The reform plan unwrapped by the MII, the SDRC and MoF on Friday had been widely telegraphed for months.

While it should have been carried out years ago, many observers predicted it would have been delayed until after the Olympics. The restructure goes ahead place now, to be followed by the 3G licensing.

The driver is the overwhelming dominance of China Mobile, a GSM operator who last year posted 87 billion out of the 137.5 billion yuan in profits earned by the industry last year.

Its only mobile competitor, Unicom, has been crippled by having to operate a CDMA as well as a GSM system.

Attempts at reform over the past three years have repeatedly stalled as the MII, SDRC, SASAC and the carriers have been unable to come to agreement.

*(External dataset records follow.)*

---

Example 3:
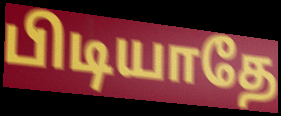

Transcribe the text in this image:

பிடியாதே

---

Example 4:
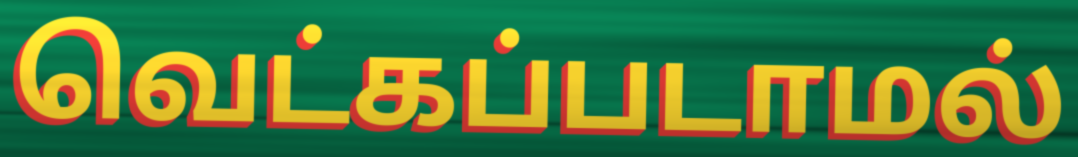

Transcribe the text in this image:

வெட்கப்படாமல்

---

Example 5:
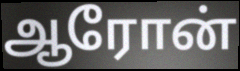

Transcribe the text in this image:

ஆரோன்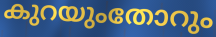
കുറയുംതോറുംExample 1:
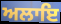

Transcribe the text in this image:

ਅਲਾਇ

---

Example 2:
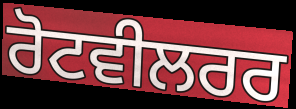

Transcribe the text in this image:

ਰੋਟਵੀਲਰਰ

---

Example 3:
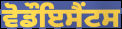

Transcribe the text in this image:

ਵੋਡੌਇਸੈਂਟਸ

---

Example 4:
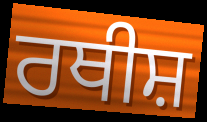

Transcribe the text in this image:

ਰਥੀਸ਼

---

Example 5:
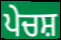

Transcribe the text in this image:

ਪੇਚਸ਼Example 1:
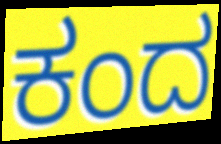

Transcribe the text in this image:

ಕಂದ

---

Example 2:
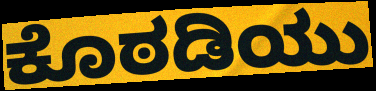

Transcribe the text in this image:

ಕೊಠಡಿಯು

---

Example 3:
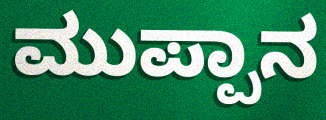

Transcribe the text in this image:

ಮುಪ್ಪಾನ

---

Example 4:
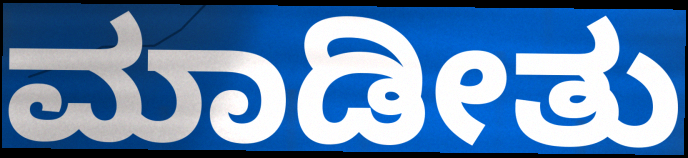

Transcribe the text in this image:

ಮಾಡೀತು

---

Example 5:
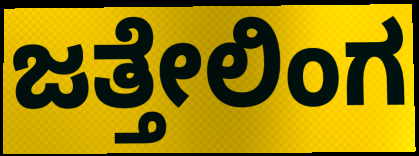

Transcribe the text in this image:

ಜತ್ತೇಲಿಂಗ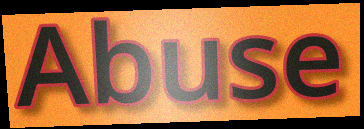
Abuse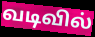
வடிவில்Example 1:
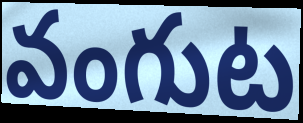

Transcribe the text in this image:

వంగుట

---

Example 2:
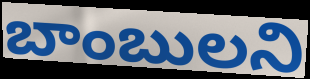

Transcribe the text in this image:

బాంబులని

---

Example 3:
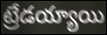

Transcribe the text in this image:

ట్రేడయ్యాయి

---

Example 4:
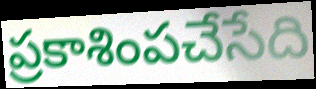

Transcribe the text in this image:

ప్రకాశింపచేసేది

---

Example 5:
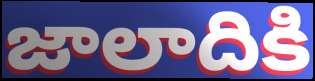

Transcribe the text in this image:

జాలాదికిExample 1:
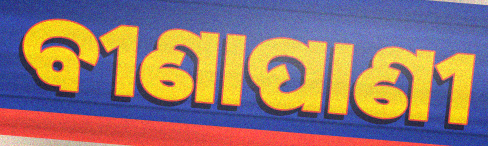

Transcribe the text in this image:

ବୀଣାପାଣୀ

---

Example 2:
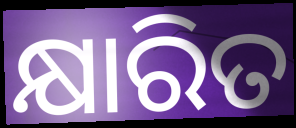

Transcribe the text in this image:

କ୍ଷାରିତ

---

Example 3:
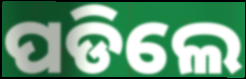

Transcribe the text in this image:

ପଡିଲେ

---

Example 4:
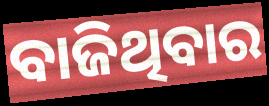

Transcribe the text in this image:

ବାଜିଥିବାର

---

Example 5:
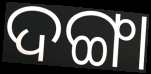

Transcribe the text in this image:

ଦଙ୍ଗା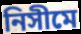
নিসীমে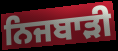
ਨਿਜਬਾੜੀ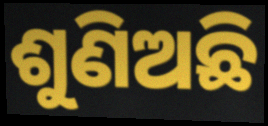
ଶୁଣିଅଛି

What finally drove them to action has been the near-collapse of the fixed-line voice market. Following price cuts by the mobile operators in the middle of last year, Netcom and Telecom for the first time began bleeding customers - some 2 million in six months.

Now the decision has been done, the industry and consumers will await the start of 3G. We can expect China Mobile will be given the franchise for TD-SCDMA/HSDPA, China Telecom cdma-1x EV-DO and China Unicom W-CDMA/HSDPA. That decision may come before the August Olympics. In any event, China will see live 3G services in 2009.